A 10-mm trocar for the insertion of the laparoscope was put through an umbilical portion. Additional trocars were placed on the upper and left sides of abdomen on the contrary to the usual procedure for laparoscopic cholecystectomy.

Videoscopic demonstration of situs inversus totalis with the liver and gallbladder located in the left upper quadrant portion.
Reports with regards to the application of laparosopic cholecyctectomy for cholecystolithiasis associated with situs inversus totalis (SIT)12–21 are reviewed in Table 1.
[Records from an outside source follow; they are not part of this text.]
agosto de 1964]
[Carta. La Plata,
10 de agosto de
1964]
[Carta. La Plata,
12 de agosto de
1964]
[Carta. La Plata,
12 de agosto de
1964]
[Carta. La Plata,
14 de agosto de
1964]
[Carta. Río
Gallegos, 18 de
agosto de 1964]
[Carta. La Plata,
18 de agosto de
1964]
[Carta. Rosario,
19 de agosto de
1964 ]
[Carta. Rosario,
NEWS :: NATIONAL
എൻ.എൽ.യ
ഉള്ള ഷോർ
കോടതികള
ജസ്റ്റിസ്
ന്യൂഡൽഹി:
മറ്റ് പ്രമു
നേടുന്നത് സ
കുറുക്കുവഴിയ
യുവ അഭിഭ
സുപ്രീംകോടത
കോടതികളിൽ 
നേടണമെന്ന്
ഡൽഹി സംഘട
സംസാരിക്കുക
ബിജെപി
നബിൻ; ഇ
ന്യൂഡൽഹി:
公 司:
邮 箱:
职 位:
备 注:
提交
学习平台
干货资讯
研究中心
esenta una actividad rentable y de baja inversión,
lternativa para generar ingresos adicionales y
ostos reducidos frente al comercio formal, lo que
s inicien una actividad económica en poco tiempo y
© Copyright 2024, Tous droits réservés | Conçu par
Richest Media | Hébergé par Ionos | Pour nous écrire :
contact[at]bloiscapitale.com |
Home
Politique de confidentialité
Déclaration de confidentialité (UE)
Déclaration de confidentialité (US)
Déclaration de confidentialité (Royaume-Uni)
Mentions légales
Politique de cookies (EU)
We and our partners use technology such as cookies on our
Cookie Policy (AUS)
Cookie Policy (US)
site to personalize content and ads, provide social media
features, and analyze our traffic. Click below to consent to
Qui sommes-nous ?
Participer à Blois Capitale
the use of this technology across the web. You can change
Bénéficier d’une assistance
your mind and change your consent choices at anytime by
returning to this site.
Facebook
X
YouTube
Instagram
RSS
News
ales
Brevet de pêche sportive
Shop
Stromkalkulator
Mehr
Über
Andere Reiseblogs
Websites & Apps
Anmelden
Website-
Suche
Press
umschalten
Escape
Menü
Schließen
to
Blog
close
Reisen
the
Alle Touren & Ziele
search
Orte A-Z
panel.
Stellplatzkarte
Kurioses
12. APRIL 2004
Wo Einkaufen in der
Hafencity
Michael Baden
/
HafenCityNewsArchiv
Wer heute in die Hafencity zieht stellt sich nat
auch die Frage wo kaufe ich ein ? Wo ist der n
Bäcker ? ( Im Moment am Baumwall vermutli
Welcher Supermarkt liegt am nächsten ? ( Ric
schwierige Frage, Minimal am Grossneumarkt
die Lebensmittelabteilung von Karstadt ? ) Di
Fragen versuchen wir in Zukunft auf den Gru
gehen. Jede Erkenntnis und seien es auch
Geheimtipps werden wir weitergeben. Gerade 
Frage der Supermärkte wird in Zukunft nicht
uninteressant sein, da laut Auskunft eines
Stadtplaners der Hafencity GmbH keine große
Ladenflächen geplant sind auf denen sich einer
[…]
Case | Author | Age/sex | Associated diseases | Symptoms |
---|---|---|---|---|
1 | Campos and Sipes12 | 39/F | Kartagener's syndrome | LUQP |
2 | Lipschutz et al.13 | 80/M | None | Mid-abdominal pain |
3 | Drover et al.14 | 29/F | CHD | LUQP |
4 | Takei et al.15 | 51/F | HT | Epigastralgia, LUQP |
5 | Goh et al.16 | 62/M | IHD, DM, HT | LUQP |
6 | Huang et al.17 | 36/M | None | LUQP |
7 | McDermott and Caushaj18 | 66/M | HT, RA | Abdominal discomfort |
8 | Crosher et al.19 | 63/M | None | Colic pain |
9 | Demetriades et al.20 | 61/F | None | LUQP |
10 | Demetriades et al.20 | 37/M | None | LUQP |
11 | Djohan et al.21 | 20/F | None | Abdominal discomfort |
- CHD, congenital heart disease; DM, diabetes mellitus; HT, hypertension; IHD, ischemic heart disesase; LUQP, left upper quadrant abdominal pain; RA, rheumatoid arthritis.
Discussion and conclusion
Since the development and spread of the laparoscopic cholecystectomy for biliary diseases, there have been many reports with regards to application of laparosopic cholecyctectomy for cholecystolithiasis associated with SIT.12–21
These cases include some clinical problems of diagnostic points and perioperative management, except for deciding the surgical indications and procedures. Situs inversus commonly involves the transposition of the thoracic viscera, and case was initially supposed to have SIT by a chest X-ray demonstraing dextracardia. The location where the patients with SIT feel pain can be confusing,22 and discrepancy between the symptom and the diagnosis acquired by the physical examination is occasionally found.23 Moreover, as Kartagener's syndrome, congenital heart disease or ischemic heart disease occasionally coexists in the patients with SIT,12,16 systematic examination should also be performed before laparoscopic cholecystsctomy is performed in patients with SIT.
In the surgical treatment for our case, trocars were placed in the mirror image position in reversion with the ordinal laparoscopic cholecystectomy, and the operation was performed without any intraoperative trouble. Of course, the absence of other anomalies in the viscera, including the cystic duct and the common bile duct, must be ascertained, and then cholecystectomy in patients with SIT can be treated safely and easily with a usual laparoscopic procedure.
Although it has been emphasized that surgical treatment for a case with extrahepatic bile duct carcinoma combined with SIT proved to be quite difficult when preduodenal portal vein was coexisted,10 laparoscopic cholecystectomy could be performed easily for our case with cholecystolithiasis. In addition, cholecystolithiasis associated with SIT is comparatively a rare modality, trained surgeons with general experience could perform laparoscopic cholecystectomy for a patient with cholecystolithiasis associated with SIT without any intraoperative difficulty. Physicians should also realize that it might be more important and difficult to prepare for the unpredictable disorder derived by the coexistence of SIT than to laparoscopically treat cholecystolithiasis associated with SIT.
Acknowledgment
The authors thank Dr Soichirou Maekawa of the Department of Surgery, Fukuoka City Hospital, for drawing the illustrations used in this report.